Mini-batch Estimation for Deep Cox Models: Statistical Foundations and Practical Guidance
Lang Zeng, Weijing Tang, Zhao Ren, Ying Ding
TL;DR
This work develops a theoretical and practical framework for mini-batch estimation in deep Cox models by introducing the mini-batch maximum partial-likelihood estimator (mb-MPLE). It proves mb-MPLE is consistent and attains minimax-optimal convergence rates for Cox-NN, with rates governed by intrinsic function complexity rather than ambient dimension, and shows for Cox regression that mb-MPLE is $\sqrt{n}$-consistent and asymptotically normal with batch-size dependent variance. The paper also provides actionable SGD guidance, demonstrating that the learning-rate-to-batch-size ratio critically shapes training dynamics and that larger batches improve local convexity and efficiency, validated through simulations and a large AREDS dataset analysis with a ResNet-50 backbone. Collectively, the results offer a rigorous statistical foundation and practical guidance for scalable survival analysis with deep learning, bridging theory and real-world applicability.
Abstract
The stochastic gradient descent (SGD) algorithm has been widely used to optimize deep Cox neural network (Cox-NN) by updating model parameters using mini-batches of data.
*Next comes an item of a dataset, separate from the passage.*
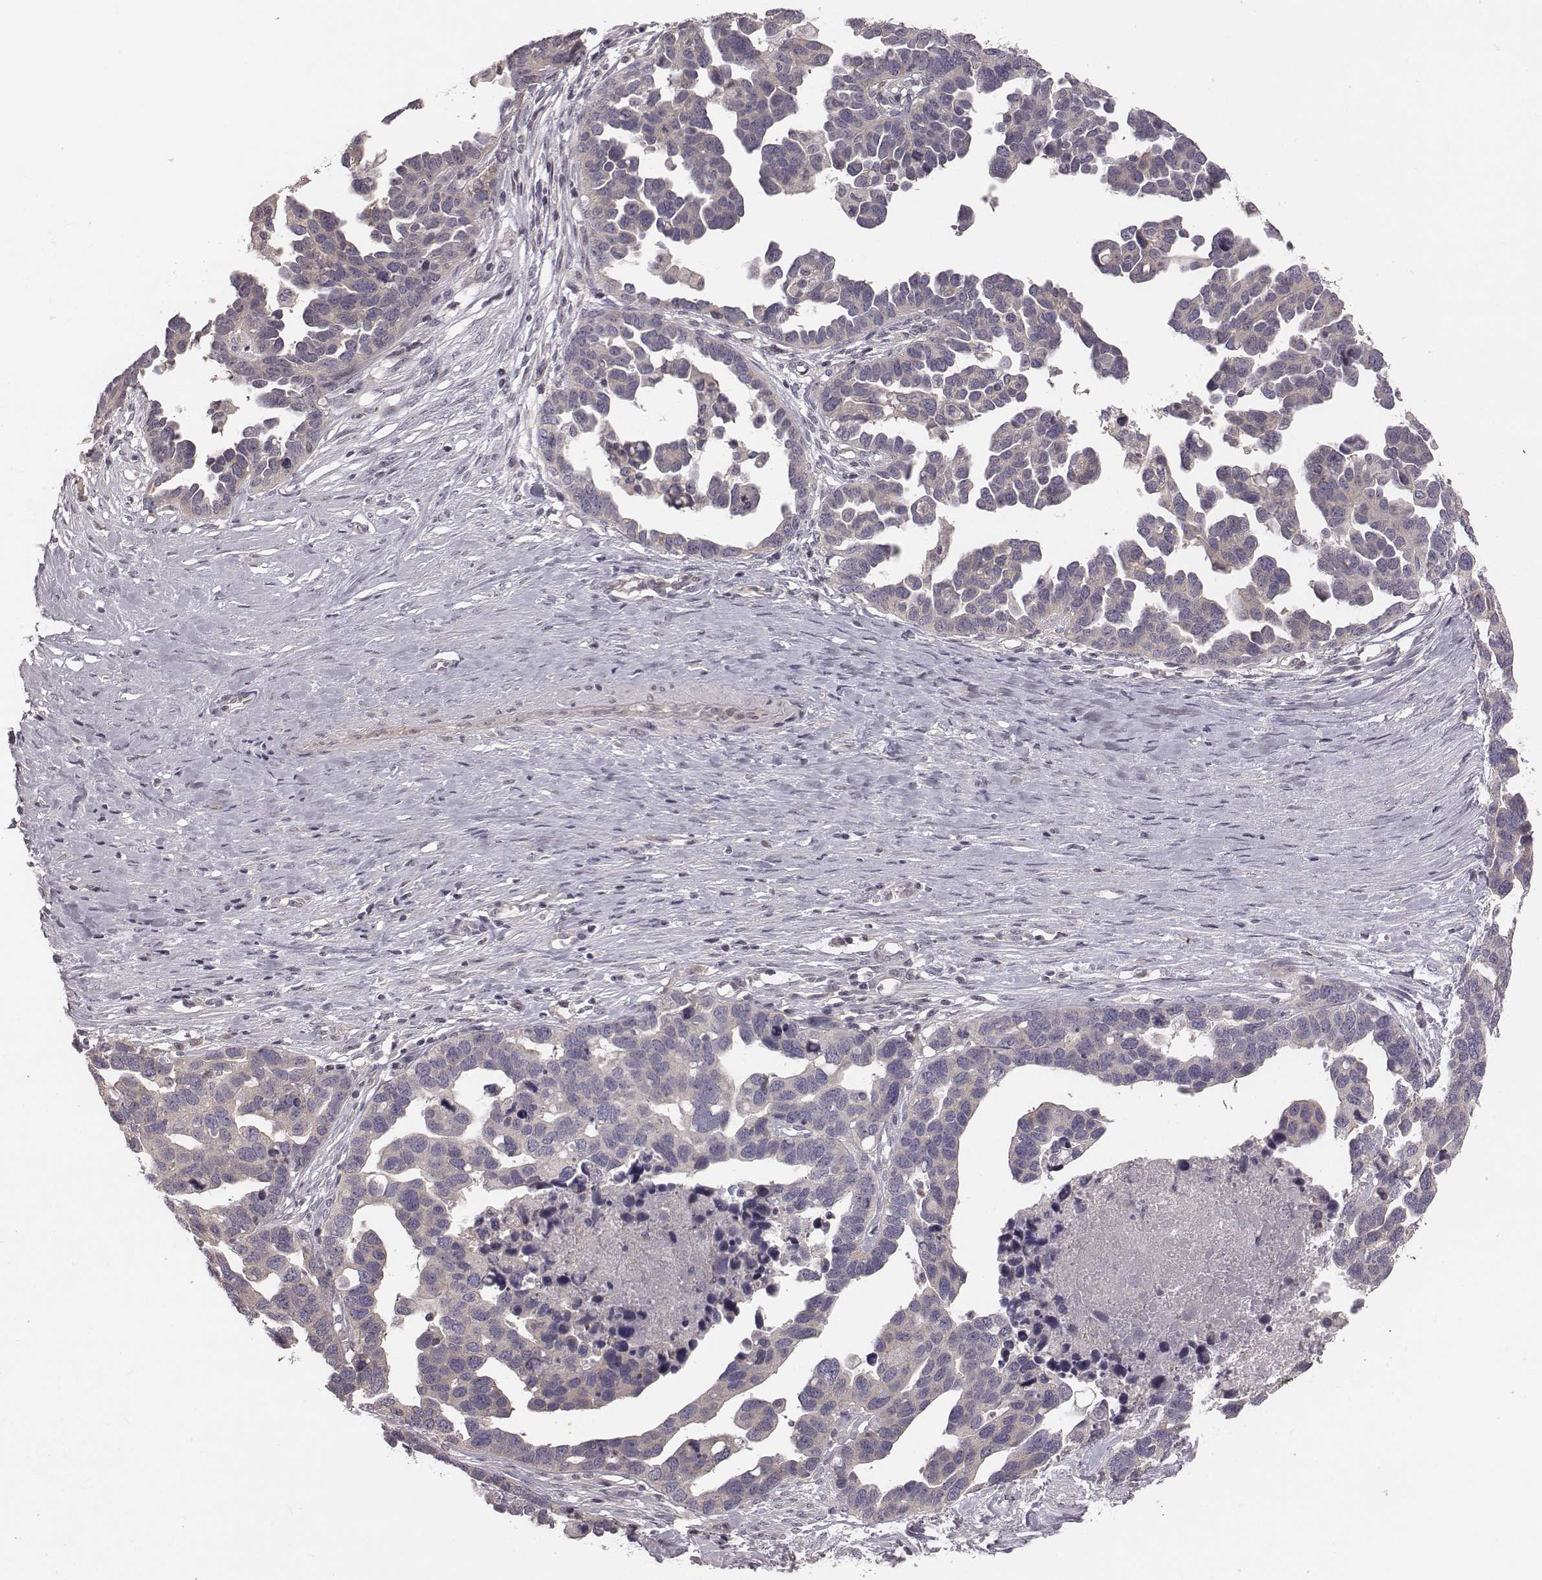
{"staining": {"intensity": "negative", "quantity": "none", "location": "none"}, "tissue": "ovarian cancer", "cell_type": "Tumor cells", "image_type": "cancer", "snomed": [{"axis": "morphology", "description": "Cystadenocarcinoma, serous, NOS"}, {"axis": "topography", "description": "Ovary"}], "caption": "Tumor cells are negative for protein expression in human serous cystadenocarcinoma (ovarian).", "gene": "BICDL1", "patient": {"sex": "female", "age": 54}}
We show that SGD aims to optimize the average of mini-batch partial-likelihood, which is different from the standard partial-likelihood. This distinction requires developing new statistical properties for the global optimizer, namely, the mini-batch maximum partial-likelihood estimator (mb-MPLE). We establish that mb-MPLE for Cox-NN is consistent and achieves the optimal minimax convergence rate up to a polylogarithmic factor. For Cox regression with linear covariate effects, we further show that mb-MPLE is $\sqrt{n}$-consistent and asymptotically normal with asymptotic variance approaching the information lower bound as batch size increases, which is confirmed by simulation studies. Additionally, we offer practical guidance on using SGD, supported by theoretical analysis and numerical evidence. For Cox-NN, we demonstrate that the ratio of the learning rate to the batch size is critical in SGD dynamics, offering insight into hyperparameter tuning. For Cox regression, we characterize the iterative convergence of SGD, ensuring that the global optimizer, mb-MPLE, can be approximated with sufficiently many iterations. Finally, we demonstrate the effectiveness of mb-MPLE in a large-scale real-world application where the standard MPLE is intractable.